I didn't do
I didn't do a whole lot on Friday, if memory serves. I mostly worked on tim.cx, jackwhistle, and my new little project with camera phone stuff.
Saturday, I was incredibly productive with my web projects and house cleaning and laundry and whatnot. Angie got off work a few hours early, and we went out for dinner and over to Alan's for some card games and beer. We went downtown to see Mike and Joe and party like rock stars for a little bit until our age caught up with us and we headed home.
Sunday was a big day of nothin', outside of a few errands, a lot of website work, and not much else.
Oh yeah, I did see "When a Stranger Calls" with Wolfie on Saturday. Now I'm going to talk about horror movies for a little bit. I love horror movies. Even the horrible ones are awesome, as far as I'm concerned. But c'mon Hollywood, let's see some originality here. In the last few years, Dawn of the Dead, Amityville Horror, The Fog, The Texas Chainsaw Massacre, Thirteen Ghosts, and Carrie have all been remade, and I'm sure that's not the entire list. Now we can add "When a Stranger Calls" (and the up coming "The Hills Have Eyes").
I never saw the original, and don't really have interest in seeing it anymore to be honest with ya. I'd heard this was a fairly faithful remake, but played on the "new technology" aspect of it all. I'd figured this meant cell phones instead of standard phones, but through a lot of the movie the hero was using a corded phone with no Caller ID, as she had her cell phone taken away as a punishment. Finally she wisened up by getting a hold of a cordless phone with caller ID, but her plan was foiled by "Unknown Caller" messages, a failure of *69, and the killer using other dead people's phones.

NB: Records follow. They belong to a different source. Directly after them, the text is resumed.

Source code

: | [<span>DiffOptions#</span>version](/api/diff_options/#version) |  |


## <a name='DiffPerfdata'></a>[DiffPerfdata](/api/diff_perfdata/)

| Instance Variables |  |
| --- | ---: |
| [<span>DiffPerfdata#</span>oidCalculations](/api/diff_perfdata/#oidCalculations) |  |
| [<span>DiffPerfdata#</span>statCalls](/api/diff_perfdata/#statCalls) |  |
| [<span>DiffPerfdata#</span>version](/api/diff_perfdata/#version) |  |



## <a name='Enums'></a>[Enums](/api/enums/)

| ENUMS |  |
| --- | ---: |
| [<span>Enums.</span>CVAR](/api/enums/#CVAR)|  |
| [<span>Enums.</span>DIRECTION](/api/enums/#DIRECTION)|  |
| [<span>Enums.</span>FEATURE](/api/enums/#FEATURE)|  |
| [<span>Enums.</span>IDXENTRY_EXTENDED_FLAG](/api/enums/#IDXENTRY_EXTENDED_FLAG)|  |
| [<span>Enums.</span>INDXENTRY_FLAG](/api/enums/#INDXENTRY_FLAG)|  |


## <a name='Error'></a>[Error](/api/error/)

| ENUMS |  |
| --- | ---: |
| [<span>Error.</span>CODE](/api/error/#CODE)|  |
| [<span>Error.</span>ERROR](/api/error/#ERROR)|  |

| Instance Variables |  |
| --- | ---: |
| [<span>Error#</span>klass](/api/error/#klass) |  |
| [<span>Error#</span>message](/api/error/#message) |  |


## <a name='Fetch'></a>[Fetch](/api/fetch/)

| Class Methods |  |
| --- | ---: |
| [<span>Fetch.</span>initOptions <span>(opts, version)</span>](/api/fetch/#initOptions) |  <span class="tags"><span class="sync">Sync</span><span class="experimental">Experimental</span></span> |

And now, I'm going to totally spoil the ending since it pissed me off the most.
So, the hero of the movie fights her way out of the house and the bad guy gets caught by the cops. Throughout all their struggles inside the house, you never got a clear shot of the killer's face. It was always the back of his head, or his face was out of frame or out of focus. Kind of a neat way to shoot it, but it completly ruined it by showing a slow-motion shot of him in the police car as he pulled away. It lasted no less than 45 seconds. I thought, since it was lasting so long, that he must be someone from earlier in the flick. A teacher in her school? Nope. Not her dad, either. Or the doctor she was babysitting for. Or her cheating boyfriend. Oh, he's got a bad scar... was there any discussion of a scar earlier? No... so who the hell was that guy? Oh, right, a stranger. Hence the title. I would have been more impressed if I never saw his face.
Anyway, I didn't like this horror movie, which is rare for me. It was boring and predictable and catered far too much to the PG-13 audience. Horror should be R.